### WHAT NEEDS TO BE DONE
From the entries below, please gather each line containing the string "lines".

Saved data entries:

[Start of Attachment]

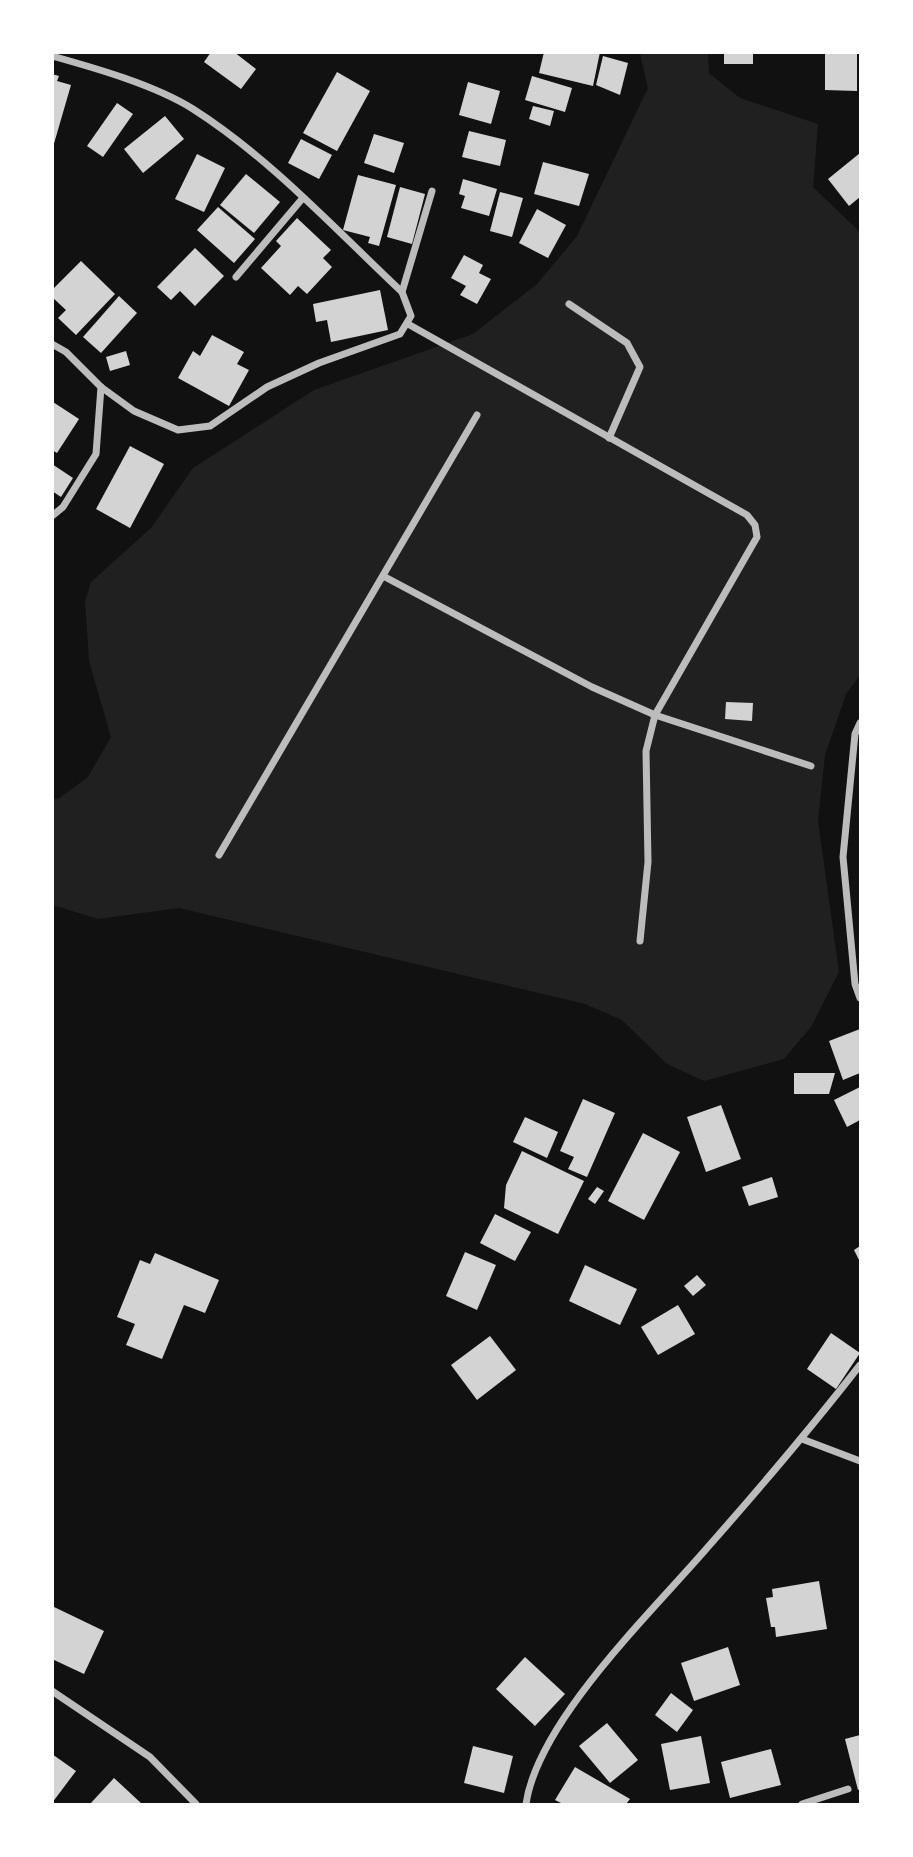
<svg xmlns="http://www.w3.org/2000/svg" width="913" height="1857" font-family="'PT Sans',sans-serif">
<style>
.green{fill:#202020}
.building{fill:#d3d3d3}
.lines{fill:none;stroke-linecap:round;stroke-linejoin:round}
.minor{stroke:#bcbcbc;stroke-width:7}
</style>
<rect width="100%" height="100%" fill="#111"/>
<!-- green -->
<polygon class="green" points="640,53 708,53 709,73 740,98 818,124 813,187 860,232 860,675 846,694 825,755 818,821 839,972 811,1027 784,1059 704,1081 667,1064 622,1020 585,1004 179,908 98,919 53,905 52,798 58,799 88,777 111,737 89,661 85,601 91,582 151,528 193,468 314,390 473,334 537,284 577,236 648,88"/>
<!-- building -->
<g class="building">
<polygon points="211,52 234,52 256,69 241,89 204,62"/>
<polygon points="544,52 600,52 593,86 539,73"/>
<rect x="724" y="52" width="29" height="12"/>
<polygon points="825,52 857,52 857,91 825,90"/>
<polygon points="603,56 628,63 620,95 596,85"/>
<polygon points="337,72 370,91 337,151 303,133"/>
<polygon points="52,74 59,76 57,81 71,85 53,147"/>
<polygon points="532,76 572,88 565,112 525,100"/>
<polygon points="468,82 500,91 491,124 459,115"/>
<polygon points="117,103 133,114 103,157 87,146"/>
<polygon points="533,106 554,111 550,126 529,119"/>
<polygon points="165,116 184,139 143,173 124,149"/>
<polygon points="469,131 506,140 500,166 462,157"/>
<polygon points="374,134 404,143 394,173 364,163"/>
<polygon points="301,139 332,155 319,179 288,163"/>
<polygon points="860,153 860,197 849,206 828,179"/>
<polygon points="197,154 225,168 204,212 175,199"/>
<polygon points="543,162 589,174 579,206 534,194"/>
<polygon points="246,174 280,202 254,233 220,205"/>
<polygon points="358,175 396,185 379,246 368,243 370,237 343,230"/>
<polygon points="463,179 497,189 489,216 461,208 465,196 459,194"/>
<polygon points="400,187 425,194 412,244 387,237"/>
<polygon points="500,192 523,198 512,237 490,231"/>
<polygon points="218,207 255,239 234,263 197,230"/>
<polygon points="537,209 566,225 548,258 519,243"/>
<polygon points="297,218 331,250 323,258 332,267 307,294 298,286 290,295 261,268 281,246 276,241"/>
<polygon points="195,248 224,276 195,306 180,291 171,300 157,287"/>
<polygon points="464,255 483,265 479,273 491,279 477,304 460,295 466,286 451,278"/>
<polygon points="81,261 115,294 76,335 58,318 66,310 52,297 52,290"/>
<polygon points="380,290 388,330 331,342 327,320 316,322 313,304"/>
<polygon points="119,296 137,313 101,353 83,337"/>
<polygon points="212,335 244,352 237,364 249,370 229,406 178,378 193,351 200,356"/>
<polygon points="126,351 130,365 110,371 106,357"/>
<polygon points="53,402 79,419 57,453 52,450"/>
<polygon points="130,446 164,464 130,528 96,509"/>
<polygon points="52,464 73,478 61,497 52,491"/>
<polygon points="726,702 753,703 752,721 725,719"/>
<polygon points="860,1029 860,1073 843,1080 829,1041"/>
<polygon points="794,1073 835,1073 829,1094 794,1094"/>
<polygon points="860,1087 860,1120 847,1127 834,1100"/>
<polygon points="583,1099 615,1113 587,1177 568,1169 574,1157 560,1151"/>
<polygon points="721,1105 741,1159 706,1172 687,1117"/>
<polygon points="525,1117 558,1132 547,1158 513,1142"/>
<polygon points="643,1133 680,1152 644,1220 608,1201"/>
<polygon points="522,1151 584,1181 558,1234 504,1208 506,1185"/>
<polygon points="772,1177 778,1197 749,1206 742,1187"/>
<polygon points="597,1187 604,1191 595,1204 588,1199"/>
<polygon points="495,1214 531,1232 515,1261 480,1243"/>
<polygon points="860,1246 860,1262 854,1250"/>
<polygon points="465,1252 496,1265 477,1310 446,1296"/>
<polygon points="155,1253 219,1280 205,1313 184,1305 162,1359 126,1345 135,1324 117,1317 140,1260 150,1264"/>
<polygon points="585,1265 637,1289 620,1325 569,1301"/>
<polygon points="697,1275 706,1285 693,1296 684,1286"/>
<polygon points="678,1305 695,1334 658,1355 641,1327"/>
<polygon points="831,1333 860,1353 836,1389 807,1369"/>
<polygon points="490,1336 516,1370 477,1400 451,1365"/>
<polygon points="819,1581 827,1629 776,1637 775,1627 771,1627 766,1598 773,1597 772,1589"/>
<polygon points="52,1606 104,1631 84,1674 52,1659"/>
<polygon points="728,1647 740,1685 694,1701 681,1663"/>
<polygon points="525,1657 565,1694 535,1726 496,1689"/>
<polygon points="671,1693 693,1710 677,1732 655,1715"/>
<polygon points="607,1723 638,1760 610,1783 579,1746"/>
<polygon points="860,1735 860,1789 858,1790 845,1739"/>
<polygon points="701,1736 710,1783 670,1790 661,1744"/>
<polygon points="473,1746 513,1756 504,1793 464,1783"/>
<polygon points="771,1749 781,1785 730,1798 721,1762"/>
<polygon points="52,1754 76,1771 52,1803"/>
<polygon points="575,1767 630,1799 626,1804 563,1804 555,1800"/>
<polygon points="114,1778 142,1804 90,1804"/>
</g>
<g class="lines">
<!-- minor -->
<g class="minor">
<path d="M52,56C95,68 155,85 193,109C270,158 335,229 402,292"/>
<polyline points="236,277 302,199"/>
<polyline points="569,304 627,343 640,367 609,438"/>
<polyline points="408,324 747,515 755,525 757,537 655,715 646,751 648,862 640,941"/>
<polyline points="52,344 66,352 101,387 134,411 178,430 210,426 267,387 319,363 400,334 411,316 402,292 432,191"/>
<polyline points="52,516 63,507 96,454 101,387"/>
<polyline points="385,577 592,687 655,715 811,766"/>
<polyline points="860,723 855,734 843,857 855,984 860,998"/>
<polyline points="219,855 477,415"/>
<polyline points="802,1439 860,1461"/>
<polyline points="52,1691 150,1757 196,1804"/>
<path d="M526,1804C538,1721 652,1612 707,1548C760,1488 811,1428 860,1365"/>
<polyline points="802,1804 848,1789"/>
</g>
</g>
<!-- border -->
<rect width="913" height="1857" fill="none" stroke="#ffffff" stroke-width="108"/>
</svg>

[End of Attachment]

### WRITTEN ANSWER
.lines{fill:none;stroke-linecap:round;stroke-linejoin:round}
<g class="lines">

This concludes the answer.